Whether to handle new line characters within quotes. This option can impact performance.

Returns

Returns an intermediate data that will be a tabular dataset.

Return type

Remarks

This transformation will only be applied when the intermediate data is consumed as the input of the subsequent step. It has no effect on the output even if it is passed to the output.

parse_parquet_files

Transform the intermediate file dataset to a tabular dataset.

The tabular dataset is created by parsing the parquet file(s) pointed to by the intermediate output.

parse_parquet_files(include_path=False, partition_format=None, file_extension='.parquet', set_column_types=None)

Parameters

include_path
bool
default value: False

Boolean to keep path information as column in the dataset. Defaults to False. This is useful when reading multiple files, and want to know which file a particular record originated from, or to keep useful information in file path.

partition_format
str
default value: None

Specify the partition format of path. Defaults to None. The partition information of each path will be extracted into columns based on the specified format.
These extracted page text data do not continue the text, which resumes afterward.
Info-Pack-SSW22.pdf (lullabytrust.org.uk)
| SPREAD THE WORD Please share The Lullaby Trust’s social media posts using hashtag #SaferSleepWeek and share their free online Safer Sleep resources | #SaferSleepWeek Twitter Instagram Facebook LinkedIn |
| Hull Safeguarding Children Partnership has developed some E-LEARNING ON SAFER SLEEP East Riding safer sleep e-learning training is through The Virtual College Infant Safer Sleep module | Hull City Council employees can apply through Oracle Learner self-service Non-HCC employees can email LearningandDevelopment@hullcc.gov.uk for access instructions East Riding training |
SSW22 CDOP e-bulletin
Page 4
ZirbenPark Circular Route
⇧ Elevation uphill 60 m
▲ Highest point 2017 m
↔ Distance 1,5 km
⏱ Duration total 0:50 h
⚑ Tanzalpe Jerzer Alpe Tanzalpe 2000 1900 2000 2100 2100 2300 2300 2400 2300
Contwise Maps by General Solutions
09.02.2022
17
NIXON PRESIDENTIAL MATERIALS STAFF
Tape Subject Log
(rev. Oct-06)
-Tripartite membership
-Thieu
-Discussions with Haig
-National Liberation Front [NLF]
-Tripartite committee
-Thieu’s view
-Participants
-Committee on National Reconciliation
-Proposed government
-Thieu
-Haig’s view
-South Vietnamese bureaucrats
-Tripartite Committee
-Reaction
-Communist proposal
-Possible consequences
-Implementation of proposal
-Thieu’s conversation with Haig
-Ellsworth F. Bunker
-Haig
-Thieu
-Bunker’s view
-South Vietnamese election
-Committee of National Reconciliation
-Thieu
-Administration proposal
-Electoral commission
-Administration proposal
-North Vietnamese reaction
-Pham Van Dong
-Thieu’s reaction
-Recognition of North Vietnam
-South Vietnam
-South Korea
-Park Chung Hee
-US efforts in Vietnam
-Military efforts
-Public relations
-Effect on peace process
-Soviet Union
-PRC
Format part '{column_name}' creates string column, and '{column_name:yyyy/MM/dd/HH/mm/ss}' creates datetime column, where 'yyyy', 'MM', 'dd', 'HH', 'mm' and 'ss' are used to extract year, month, day, hour, minute and second for the datetime type. The format should start from the position of first partition key until the end of file path. For example, given the path '../Accounts/2019/01/01/data.parquet' where the partition is by department name and time, partition_format='/{Department}/{PartitionDate:yyyy/MM/dd}/data.parquet' creates a string column 'Department' with the value 'Accounts' and a datetime column 'PartitionDate' with the value '2019-01-01'.

file_extension
str
default value: .parquet

The file extension of the files to read. Only files with this extension will be read from the directory. Default value is '.parquet'. If this is set to None, all files will be read regardless their extension (or lack of extension).

set_column_types
dict[str, DataType]
default value: None

A dictionary to set column data type, where key is column name and value is DataType. Columns not in the dictionary will remain of type loaded from the parquet file. Passing None will result in no conversions. Entries for columns not found in the source data will not cause an error and will be ignored.

Returns

Returns an intermediate data that will be a tabular dataset.

Return type

Remarks

This transformation will only be applied when the intermediate data is consumed as the input of the subsequent step. It has no effect on the output even if it is passed to the output.